Il pozzo e il pendolo
Il pozzo e il pendolo (The Pit and the Pendulum) è un racconto breve scritto da Edgar Allan Poe e pubblicato per la prima volta nel 1842.
La storia ha un notevole effetto nell’ispirare paura nel lettore, a causa della particolare attenzione dedicata alle percezioni sensoriali, come il suono, che ne enfatizzano il realismo. Ciò rappresenta un elemento di discontinuità con le altre storie di Poe, che spesso fanno uso di elementi soprannaturali.
La storia narra delle torture subite da un prigioniero dell’Inquisizione spagnola. Il narratore della storia è ritenuto responsabile di crimini non specificati e rinchiuso in una cella completamente buia e scivolosa. Nel tentativo di determinare le dimensioni della stanza e data la profonda quanto opprimente oscurità della stessa inciampa e cade riconoscendo di essere scampato ad una fine terribile, ovvero la caduta all’interno di un pozzo, collocato al centro della cella, dalla profondità sconosciuta.
Al suo risveglio riceve del cibo drogato, perdendo conoscenza. Si risveglia sdraiato su un basso telaio di legno, legato completamente dai piedi fino alla testa, circondato dai topi e fornito di poca carne speziata, per sfamarsi e acuire la sua sete. Dopo molto tempo si rende conto che una grande lama tagliente a forma di pendolo è sospesa sopra di lui: il suo movimento sempre più rapido e inesorabile è tale da fargli presagire che presto sarà prossima a tagliargli il petto.
Anche questa volta riesce a liberarsi, intingendo i legami che lo bloccano con della carne; i topi affamati rosicchiano le corde che si spezzano un attimo prima che il pendolo gli trapassi il cuore; purtroppo si ferisce comunque. I muri della prigione divengono però incandescenti e cominciano a muoversi e a schiacciarsi intorno al pozzo centrale per farcelo precipitare. Tuttavia la storia finisce con la salvezza del protagonista da parte dei francesi: il generale Lasalle, infatti, riesce a prendere il prigioniero un attimo prima che quest’ultimo cada nel pozzo.
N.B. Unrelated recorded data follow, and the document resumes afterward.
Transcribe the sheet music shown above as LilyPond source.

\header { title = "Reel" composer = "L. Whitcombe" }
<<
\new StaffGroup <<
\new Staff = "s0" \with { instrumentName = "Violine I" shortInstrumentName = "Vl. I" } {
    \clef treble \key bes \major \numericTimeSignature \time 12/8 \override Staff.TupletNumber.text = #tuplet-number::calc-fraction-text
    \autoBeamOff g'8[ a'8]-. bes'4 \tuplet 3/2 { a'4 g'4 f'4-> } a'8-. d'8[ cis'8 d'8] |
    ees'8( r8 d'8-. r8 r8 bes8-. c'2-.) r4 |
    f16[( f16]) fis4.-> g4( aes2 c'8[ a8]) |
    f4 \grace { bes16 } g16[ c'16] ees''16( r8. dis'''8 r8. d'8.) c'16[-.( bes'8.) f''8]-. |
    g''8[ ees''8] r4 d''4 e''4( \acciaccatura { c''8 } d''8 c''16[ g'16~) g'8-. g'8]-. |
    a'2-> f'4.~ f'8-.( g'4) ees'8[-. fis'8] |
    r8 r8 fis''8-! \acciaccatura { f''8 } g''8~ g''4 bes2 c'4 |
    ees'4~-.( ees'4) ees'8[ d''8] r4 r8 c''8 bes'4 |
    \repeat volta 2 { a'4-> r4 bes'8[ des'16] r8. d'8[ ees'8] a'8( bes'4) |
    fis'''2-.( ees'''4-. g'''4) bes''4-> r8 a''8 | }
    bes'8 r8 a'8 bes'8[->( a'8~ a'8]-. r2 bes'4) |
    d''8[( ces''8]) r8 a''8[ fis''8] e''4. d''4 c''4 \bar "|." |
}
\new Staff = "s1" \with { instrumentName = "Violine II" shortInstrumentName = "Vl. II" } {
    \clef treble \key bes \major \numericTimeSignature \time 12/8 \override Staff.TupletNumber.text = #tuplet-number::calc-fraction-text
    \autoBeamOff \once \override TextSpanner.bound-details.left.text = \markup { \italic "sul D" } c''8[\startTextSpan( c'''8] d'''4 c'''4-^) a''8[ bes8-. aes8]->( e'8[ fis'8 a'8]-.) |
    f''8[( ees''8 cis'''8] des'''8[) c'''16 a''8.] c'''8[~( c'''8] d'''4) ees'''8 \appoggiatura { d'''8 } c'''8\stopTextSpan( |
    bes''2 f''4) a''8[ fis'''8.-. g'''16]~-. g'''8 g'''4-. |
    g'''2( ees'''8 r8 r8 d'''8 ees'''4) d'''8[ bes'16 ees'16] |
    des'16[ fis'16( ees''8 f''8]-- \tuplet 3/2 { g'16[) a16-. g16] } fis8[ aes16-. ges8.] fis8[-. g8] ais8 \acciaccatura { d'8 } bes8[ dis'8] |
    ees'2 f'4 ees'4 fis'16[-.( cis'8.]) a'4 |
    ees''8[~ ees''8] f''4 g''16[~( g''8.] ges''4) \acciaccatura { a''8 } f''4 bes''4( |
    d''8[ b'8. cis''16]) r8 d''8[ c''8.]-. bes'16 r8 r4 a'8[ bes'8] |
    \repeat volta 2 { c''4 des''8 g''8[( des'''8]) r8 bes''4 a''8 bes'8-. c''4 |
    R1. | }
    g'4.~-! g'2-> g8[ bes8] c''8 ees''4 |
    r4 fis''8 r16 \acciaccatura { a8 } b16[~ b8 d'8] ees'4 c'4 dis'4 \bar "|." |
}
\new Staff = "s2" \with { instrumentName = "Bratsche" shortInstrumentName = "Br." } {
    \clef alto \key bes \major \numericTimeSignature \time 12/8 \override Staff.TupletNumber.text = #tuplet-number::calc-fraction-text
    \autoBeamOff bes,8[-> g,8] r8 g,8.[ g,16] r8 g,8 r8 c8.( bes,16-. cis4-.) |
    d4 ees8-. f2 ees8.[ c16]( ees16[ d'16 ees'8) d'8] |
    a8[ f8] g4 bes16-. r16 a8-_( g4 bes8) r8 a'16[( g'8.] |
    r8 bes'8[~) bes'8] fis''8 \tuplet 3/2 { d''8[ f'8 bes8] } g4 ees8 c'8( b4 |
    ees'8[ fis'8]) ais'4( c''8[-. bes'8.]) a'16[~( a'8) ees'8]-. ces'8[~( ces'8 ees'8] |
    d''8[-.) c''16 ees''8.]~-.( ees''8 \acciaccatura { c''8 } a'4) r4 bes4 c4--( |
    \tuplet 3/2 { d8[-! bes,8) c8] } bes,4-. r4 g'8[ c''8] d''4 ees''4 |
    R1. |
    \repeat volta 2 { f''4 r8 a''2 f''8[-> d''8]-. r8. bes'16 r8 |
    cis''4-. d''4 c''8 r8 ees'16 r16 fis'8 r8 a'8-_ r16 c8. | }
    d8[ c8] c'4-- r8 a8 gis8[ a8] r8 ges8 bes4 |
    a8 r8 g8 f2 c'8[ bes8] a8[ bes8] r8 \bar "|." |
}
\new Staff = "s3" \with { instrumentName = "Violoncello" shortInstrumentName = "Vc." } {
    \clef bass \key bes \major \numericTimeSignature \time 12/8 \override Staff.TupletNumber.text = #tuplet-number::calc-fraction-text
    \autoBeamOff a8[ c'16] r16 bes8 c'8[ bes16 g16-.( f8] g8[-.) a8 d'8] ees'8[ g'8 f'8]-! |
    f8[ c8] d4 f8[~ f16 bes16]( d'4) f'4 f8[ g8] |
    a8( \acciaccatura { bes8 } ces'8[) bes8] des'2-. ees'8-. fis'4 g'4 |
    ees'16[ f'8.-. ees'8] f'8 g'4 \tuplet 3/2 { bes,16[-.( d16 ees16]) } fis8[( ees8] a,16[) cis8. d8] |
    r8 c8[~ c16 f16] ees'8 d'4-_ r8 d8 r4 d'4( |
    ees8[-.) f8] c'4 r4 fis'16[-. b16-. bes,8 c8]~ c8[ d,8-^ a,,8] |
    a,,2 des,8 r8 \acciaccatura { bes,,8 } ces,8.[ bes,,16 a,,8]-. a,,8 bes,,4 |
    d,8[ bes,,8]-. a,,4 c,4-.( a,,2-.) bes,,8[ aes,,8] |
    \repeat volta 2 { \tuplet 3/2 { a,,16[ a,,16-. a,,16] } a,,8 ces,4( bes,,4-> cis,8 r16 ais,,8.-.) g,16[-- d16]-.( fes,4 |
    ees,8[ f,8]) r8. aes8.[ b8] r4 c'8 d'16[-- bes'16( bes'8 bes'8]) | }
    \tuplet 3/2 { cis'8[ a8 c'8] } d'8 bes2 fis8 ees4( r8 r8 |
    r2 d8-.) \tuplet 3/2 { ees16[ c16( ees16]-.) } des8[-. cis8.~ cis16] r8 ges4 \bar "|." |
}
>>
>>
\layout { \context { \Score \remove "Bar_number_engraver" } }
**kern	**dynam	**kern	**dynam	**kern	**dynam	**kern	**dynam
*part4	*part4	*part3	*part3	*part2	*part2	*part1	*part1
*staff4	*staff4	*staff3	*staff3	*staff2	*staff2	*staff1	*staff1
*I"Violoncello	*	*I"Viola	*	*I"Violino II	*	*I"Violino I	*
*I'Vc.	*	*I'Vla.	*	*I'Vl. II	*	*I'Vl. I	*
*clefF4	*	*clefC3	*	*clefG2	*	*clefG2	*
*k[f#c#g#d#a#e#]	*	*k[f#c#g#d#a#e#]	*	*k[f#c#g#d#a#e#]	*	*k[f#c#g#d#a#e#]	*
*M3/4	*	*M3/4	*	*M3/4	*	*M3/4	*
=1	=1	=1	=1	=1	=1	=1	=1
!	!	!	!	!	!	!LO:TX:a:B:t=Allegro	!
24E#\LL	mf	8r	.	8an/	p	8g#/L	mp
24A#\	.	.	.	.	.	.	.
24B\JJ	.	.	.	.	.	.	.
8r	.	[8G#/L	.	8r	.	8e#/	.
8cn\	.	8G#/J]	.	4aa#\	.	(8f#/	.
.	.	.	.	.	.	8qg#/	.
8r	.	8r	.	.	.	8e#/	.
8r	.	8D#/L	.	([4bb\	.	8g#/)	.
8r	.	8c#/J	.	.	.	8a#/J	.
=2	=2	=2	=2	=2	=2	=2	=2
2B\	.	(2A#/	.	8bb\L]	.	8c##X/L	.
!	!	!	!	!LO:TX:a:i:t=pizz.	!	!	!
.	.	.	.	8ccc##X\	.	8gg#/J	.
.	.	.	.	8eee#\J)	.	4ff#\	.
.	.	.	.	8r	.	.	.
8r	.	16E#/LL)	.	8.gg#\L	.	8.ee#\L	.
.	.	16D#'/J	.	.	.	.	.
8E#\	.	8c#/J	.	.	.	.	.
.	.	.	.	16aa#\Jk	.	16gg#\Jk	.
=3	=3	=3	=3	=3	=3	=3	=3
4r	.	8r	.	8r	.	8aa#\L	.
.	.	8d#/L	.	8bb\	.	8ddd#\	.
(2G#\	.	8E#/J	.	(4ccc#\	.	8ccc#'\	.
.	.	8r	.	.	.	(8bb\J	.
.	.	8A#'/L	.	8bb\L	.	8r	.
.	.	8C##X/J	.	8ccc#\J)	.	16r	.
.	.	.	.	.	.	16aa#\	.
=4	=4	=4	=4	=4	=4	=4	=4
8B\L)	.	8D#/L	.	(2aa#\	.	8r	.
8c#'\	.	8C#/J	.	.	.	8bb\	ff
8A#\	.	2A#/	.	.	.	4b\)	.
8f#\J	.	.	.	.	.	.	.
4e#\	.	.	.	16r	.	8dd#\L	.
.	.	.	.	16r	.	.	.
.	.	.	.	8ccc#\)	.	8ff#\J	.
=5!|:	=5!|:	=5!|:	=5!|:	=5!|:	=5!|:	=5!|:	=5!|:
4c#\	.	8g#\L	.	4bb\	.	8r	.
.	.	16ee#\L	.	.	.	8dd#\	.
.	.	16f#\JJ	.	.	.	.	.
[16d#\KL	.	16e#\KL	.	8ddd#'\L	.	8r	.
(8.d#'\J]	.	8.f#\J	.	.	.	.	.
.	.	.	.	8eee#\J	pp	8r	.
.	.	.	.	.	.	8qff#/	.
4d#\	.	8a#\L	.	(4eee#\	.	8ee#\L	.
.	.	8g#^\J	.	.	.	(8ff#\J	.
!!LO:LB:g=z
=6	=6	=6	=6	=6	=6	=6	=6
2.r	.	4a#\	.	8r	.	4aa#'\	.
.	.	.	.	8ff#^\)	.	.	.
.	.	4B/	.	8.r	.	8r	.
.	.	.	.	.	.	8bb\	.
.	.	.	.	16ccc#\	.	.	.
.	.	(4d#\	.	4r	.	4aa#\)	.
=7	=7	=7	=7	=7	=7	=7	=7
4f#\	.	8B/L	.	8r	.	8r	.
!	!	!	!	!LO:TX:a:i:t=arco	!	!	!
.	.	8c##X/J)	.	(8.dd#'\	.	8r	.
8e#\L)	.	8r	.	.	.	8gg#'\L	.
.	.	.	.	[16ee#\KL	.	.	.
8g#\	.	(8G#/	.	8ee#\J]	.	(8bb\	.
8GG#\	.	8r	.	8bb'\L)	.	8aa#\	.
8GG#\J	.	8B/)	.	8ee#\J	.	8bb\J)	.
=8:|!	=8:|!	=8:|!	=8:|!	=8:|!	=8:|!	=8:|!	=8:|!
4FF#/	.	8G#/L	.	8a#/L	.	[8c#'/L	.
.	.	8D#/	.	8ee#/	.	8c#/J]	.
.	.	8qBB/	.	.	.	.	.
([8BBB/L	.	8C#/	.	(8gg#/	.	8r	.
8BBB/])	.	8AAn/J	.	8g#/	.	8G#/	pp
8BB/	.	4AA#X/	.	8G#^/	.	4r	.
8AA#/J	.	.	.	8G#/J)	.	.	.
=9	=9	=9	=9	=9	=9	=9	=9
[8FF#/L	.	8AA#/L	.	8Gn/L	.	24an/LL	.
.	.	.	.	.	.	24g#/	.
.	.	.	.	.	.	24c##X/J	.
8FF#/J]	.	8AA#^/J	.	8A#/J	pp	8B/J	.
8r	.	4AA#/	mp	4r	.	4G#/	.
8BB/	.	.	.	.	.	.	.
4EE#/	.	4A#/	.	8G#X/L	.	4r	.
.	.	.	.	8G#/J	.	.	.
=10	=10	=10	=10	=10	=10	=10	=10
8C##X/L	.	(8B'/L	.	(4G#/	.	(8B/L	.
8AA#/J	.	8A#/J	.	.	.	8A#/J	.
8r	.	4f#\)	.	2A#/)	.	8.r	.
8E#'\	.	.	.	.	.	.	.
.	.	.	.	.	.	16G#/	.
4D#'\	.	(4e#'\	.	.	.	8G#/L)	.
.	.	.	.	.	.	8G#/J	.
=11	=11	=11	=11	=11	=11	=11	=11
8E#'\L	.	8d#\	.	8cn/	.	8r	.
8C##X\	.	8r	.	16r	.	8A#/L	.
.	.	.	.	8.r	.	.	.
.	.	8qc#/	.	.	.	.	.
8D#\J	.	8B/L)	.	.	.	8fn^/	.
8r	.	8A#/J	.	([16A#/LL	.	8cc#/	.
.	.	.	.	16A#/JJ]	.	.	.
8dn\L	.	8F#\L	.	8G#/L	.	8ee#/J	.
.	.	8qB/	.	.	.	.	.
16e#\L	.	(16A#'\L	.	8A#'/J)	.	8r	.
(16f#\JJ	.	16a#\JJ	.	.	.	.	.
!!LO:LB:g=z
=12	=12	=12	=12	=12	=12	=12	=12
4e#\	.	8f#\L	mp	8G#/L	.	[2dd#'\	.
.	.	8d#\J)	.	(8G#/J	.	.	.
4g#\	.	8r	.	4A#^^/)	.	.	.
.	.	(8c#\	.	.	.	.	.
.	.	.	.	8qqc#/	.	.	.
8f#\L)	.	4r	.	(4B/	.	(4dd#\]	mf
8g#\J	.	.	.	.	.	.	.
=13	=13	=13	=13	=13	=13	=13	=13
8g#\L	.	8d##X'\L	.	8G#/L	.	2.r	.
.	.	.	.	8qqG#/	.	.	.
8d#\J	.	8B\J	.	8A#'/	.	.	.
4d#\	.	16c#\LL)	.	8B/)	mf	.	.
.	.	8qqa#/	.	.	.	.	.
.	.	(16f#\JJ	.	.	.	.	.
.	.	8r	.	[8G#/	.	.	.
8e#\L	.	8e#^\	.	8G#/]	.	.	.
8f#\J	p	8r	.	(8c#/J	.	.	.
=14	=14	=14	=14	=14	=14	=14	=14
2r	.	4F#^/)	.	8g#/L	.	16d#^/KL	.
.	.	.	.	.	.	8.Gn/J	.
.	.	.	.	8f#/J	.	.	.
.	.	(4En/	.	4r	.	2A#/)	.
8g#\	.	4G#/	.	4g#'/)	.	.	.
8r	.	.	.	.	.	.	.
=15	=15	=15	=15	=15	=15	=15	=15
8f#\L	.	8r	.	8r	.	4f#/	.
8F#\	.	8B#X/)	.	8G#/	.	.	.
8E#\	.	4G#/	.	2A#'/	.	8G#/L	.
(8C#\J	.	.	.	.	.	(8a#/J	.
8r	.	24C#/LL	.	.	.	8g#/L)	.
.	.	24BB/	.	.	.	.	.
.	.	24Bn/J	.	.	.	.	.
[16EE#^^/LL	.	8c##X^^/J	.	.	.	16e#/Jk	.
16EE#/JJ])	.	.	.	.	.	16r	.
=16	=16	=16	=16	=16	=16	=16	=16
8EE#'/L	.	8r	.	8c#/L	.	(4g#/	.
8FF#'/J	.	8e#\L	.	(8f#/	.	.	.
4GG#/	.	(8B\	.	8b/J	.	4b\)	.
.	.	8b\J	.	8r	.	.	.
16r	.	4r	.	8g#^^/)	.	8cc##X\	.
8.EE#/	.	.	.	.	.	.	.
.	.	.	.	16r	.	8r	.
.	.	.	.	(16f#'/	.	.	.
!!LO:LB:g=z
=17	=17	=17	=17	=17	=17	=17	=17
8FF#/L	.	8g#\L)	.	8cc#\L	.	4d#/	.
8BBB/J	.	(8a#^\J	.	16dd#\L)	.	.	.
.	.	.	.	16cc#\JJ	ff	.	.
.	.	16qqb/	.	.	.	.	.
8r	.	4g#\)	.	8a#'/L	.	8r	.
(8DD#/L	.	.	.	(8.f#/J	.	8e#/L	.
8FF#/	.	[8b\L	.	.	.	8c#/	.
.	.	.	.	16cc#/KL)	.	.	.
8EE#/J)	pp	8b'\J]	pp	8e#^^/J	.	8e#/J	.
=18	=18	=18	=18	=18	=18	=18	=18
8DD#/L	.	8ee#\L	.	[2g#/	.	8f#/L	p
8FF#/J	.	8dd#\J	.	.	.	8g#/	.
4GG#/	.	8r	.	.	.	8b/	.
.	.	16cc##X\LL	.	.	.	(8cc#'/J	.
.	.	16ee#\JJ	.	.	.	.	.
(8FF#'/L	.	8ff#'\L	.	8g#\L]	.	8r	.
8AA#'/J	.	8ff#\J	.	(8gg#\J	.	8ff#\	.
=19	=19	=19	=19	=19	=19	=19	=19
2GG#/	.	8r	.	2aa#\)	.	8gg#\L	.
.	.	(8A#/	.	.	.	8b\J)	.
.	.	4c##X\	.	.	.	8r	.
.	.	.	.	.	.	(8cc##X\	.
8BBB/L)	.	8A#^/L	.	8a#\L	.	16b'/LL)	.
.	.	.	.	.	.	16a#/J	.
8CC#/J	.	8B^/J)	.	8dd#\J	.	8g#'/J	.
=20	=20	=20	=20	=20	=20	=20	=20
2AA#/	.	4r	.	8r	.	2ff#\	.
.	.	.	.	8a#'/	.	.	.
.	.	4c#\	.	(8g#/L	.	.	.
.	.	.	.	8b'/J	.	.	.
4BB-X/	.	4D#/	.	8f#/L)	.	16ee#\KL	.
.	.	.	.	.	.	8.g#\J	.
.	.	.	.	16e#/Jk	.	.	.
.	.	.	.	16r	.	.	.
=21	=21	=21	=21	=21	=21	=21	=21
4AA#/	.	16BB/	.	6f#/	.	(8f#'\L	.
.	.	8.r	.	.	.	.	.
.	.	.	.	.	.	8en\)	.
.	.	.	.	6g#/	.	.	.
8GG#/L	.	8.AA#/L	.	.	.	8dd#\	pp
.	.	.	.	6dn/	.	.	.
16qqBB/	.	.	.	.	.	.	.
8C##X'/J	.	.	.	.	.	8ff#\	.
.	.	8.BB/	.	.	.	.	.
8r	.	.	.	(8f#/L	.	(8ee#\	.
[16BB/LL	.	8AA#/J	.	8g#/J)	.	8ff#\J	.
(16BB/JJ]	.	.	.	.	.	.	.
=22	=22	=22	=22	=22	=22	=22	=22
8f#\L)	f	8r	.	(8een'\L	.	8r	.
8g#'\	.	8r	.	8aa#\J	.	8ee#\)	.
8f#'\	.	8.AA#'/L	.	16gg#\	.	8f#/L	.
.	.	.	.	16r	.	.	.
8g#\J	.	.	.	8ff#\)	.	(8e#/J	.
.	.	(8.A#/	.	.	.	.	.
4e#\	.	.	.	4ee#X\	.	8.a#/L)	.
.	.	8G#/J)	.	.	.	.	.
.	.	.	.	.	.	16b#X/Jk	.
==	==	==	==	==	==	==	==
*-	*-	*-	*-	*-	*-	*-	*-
Note biografiche tratte e riassunte da Wikipedia
https://it.wikipedia.org/wiki/Il_pozzo_e_il_pendolo_(racconto)
Dall’incipit del libro:
Ero affranto, stremato di angoscia mortale per quella lunga agonia; e quando finalmente mi sciolsero e potei sedermi, sentii che perdevo i sensi. La sentenza – la terribile sentenza di morte – fu l’ultimo degli accenti distinti che mi giunse alle orecchie. Dopo, il suono delle voci degli inquisitori parve perdersi in un ronzio indefinito di sogno. Quel suono destava in me l’idea di una rotazione, probabilmente perché nell’immaginazione si associava al ritmo di una macina da mulino. Ma tutto questo non durò che poco; ben presto non udii più. Tuttavia per qualche tempo ancora, vidi, ma con quale terribile esagerazione!… Vidi le labbra dei giudici vestiti di nero. Mi parevano bianche, più bianche del foglio sul quale ora traccio queste parole; e sottili, sottili sino al grottesco, sottili per l’intensità della loro espressione di durezza, di risoluzione irrevocabile, di severo disprezzo del dolore umano. E vidi uscir da quelle labbra i decreti di quel che per me rappresentava il destino. Le vidi torcersi in una allocuzione mortale. Le vidi formare le sillabe del mio nome, e rabbrividii non udendo il suono seguire il movimento. Vidi anche, per alcuni deliranti attimi d’orrore, la molle e quasi impercettibile ondulazione dei drappi neri che ricoprivano le mura della sala. Allora i miei occhi caddero sui sette grandi candelabri posati sulla tavola.